+++ SOURCE INFORMATION +++

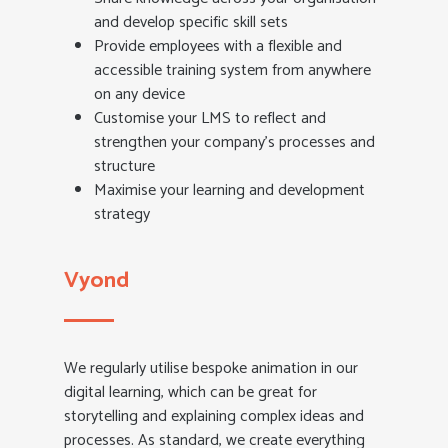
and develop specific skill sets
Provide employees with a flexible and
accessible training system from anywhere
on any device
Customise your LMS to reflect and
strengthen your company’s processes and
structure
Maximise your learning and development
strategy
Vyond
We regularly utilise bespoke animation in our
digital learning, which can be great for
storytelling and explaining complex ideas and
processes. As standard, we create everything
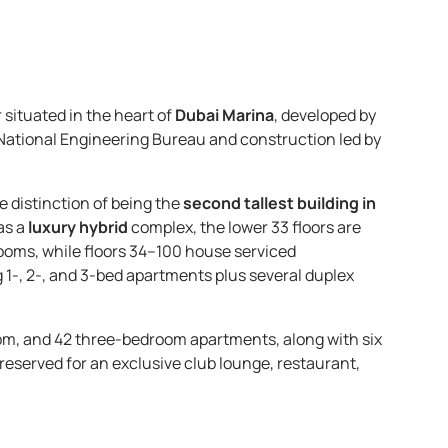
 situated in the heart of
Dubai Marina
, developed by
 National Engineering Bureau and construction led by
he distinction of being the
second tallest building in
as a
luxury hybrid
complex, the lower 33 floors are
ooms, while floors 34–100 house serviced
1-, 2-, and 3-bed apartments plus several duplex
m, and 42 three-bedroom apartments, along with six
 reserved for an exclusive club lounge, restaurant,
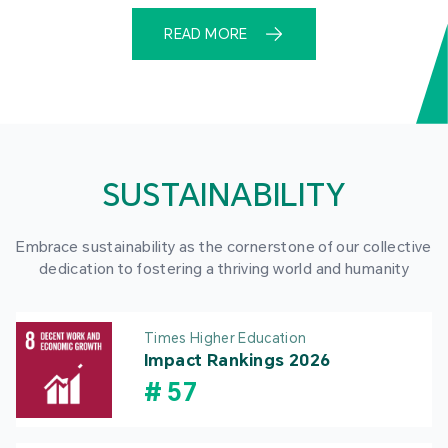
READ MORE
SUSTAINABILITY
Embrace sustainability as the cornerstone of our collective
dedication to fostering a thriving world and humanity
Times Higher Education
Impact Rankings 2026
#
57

+++

■ TASK DIRECTIONS: Reproduce every line of text in the data above without changing anything, and leave the pictures out of your answer.

■ COMPLETED EXERCISE:
and develop specific skill sets
Provide employees with a flexible and
accessible training system from anywhere
on any device
Customise your LMS to reflect and
strengthen your company’s processes and
structure
Maximise your learning and development
strategy
Vyond
We regularly utilise bespoke animation in our
digital learning, which can be great for
storytelling and explaining complex ideas and
processes. As standard, we create everything
 situated in the heart of
Dubai Marina
, developed by
 National Engineering Bureau and construction led by
he distinction of being the
second tallest building in
as a
luxury hybrid
complex, the lower 33 floors are
ooms, while floors 34–100 house serviced
1-, 2-, and 3-bed apartments plus several duplex
m, and 42 three-bedroom apartments, along with six
 reserved for an exclusive club lounge, restaurant,
READ MORE
SUSTAINABILITY
Embrace sustainability as the cornerstone of our collective
dedication to fostering a thriving world and humanity
Times Higher Education
Impact Rankings 2026
#
57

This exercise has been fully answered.